Exercise description: Please copy the lines from the one containing "The reset status" through the one containing "All reset sources initiate", inclusive, reproducing them precisely from the material below.
===== Available data
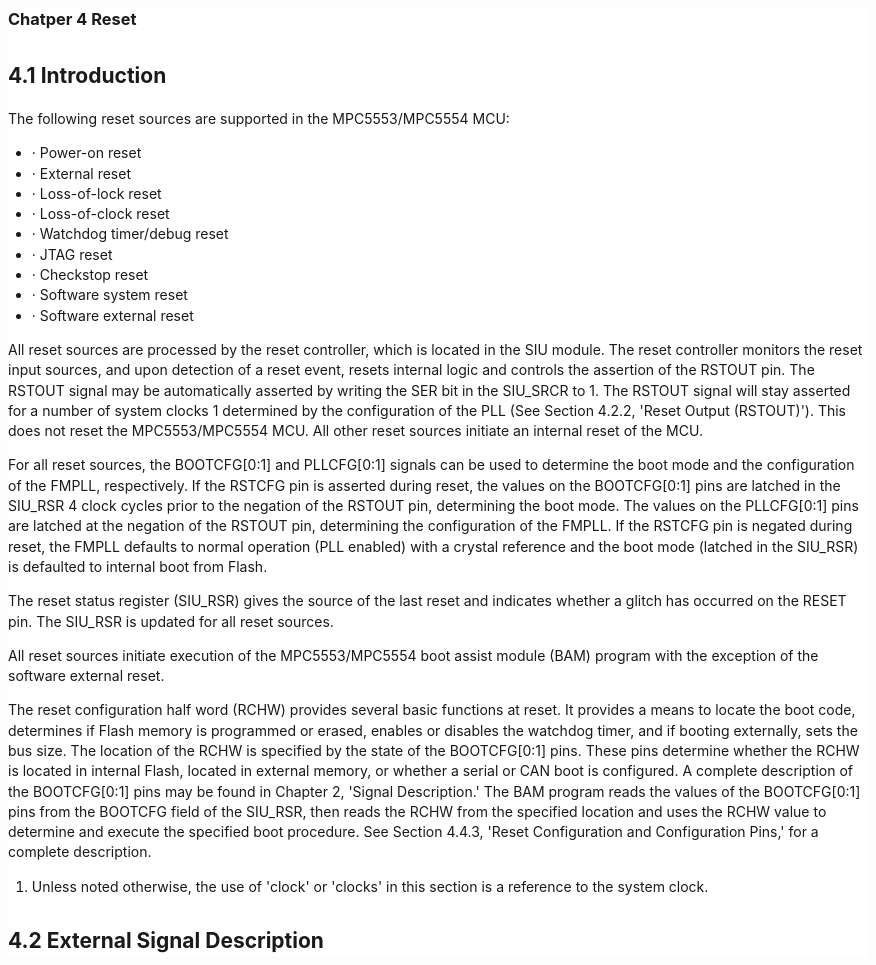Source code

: ### Chatper 4 Reset

## 4.1 Introduction

The following reset sources are supported in the MPC5553/MPC5554 MCU:

- · Power-on reset
- · External reset
- · Loss-of-lock reset
- · Loss-of-clock reset
- · Watchdog timer/debug reset
- · JTAG reset
- · Checkstop reset
- · Software system reset
- · Software external reset

All reset sources are processed by the reset controller, which is located in the SIU module. The reset controller monitors the reset input sources, and upon detection of a reset event, resets internal logic and controls the assertion of the RSTOUT pin. The RSTOUT signal may be automatically asserted by writing the SER bit in the SIU\_SRCR to 1. The RSTOUT signal will stay asserted for a number of system clocks 1 determined by the configuration of the PLL (See Section 4.2.2, 'Reset Output (RSTOUT)'). This does not reset the MPC5553/MPC5554 MCU. All other reset sources initiate an internal reset of the MCU.

For all reset sources, the BOOTCFG[0:1] and PLLCFG[0:1] signals can be used to determine the boot mode and the configuration of the FMPLL, respectively. If the RSTCFG pin is asserted during reset, the values on the BOOTCFG[0:1] pins are latched in the SIU\_RSR 4 clock cycles prior to the negation of the RSTOUT pin, determining the boot mode. The values on the PLLCFG[0:1] pins are latched at the negation of the RSTOUT pin, determining the configuration of the FMPLL. If the RSTCFG pin is negated during reset, the FMPLL defaults to normal operation (PLL enabled) with a crystal reference and the boot mode (latched in the SIU\_RSR) is defaulted to internal boot from Flash.

The reset status register (SIU\_RSR) gives the source of the last reset and indicates whether a glitch has occurred on the RESET pin. The SIU\_RSR is updated for all reset sources.

All reset sources initiate execution of the MPC5553/MPC5554 boot assist module (BAM) program with the exception of the software external reset.

The reset configuration half word (RCHW) provides several basic functions at reset. It provides a means to locate the boot code, determines if Flash memory is programmed or erased, enables or disables the watchdog timer, and if booting externally, sets the bus size. The location of the RCHW is specified by the state of the BOOTCFG[0:1] pins. These pins determine whether the RCHW is located in internal Flash, located in external memory, or whether a serial or CAN boot is configured. A complete description of the BOOTCFG[0:1] pins may be found in Chapter 2, 'Signal Description.' The BAM program reads the values of the BOOTCFG[0:1] pins from the BOOTCFG field of the SIU\_RSR, then reads the RCHW from the specified location and uses the RCHW value to determine and execute the specified boot procedure. See Section 4.4.3, 'Reset Configuration and Configuration Pins,' for a complete description.

1.  Unless noted otherwise, the use of 'clock' or 'clocks' in this section is a reference to the system clock.

## 4.2 External Signal Description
==========
Result of the exercise:
The reset status register (SIU\_RSR) gives the source of the last reset and indicates whether a glitch has occurred on the RESET pin. The SIU\_RSR is updated for all reset sources.

All reset sources initiate execution of the MPC5553/MPC5554 boot assist module (BAM) program with the exception of the software external reset.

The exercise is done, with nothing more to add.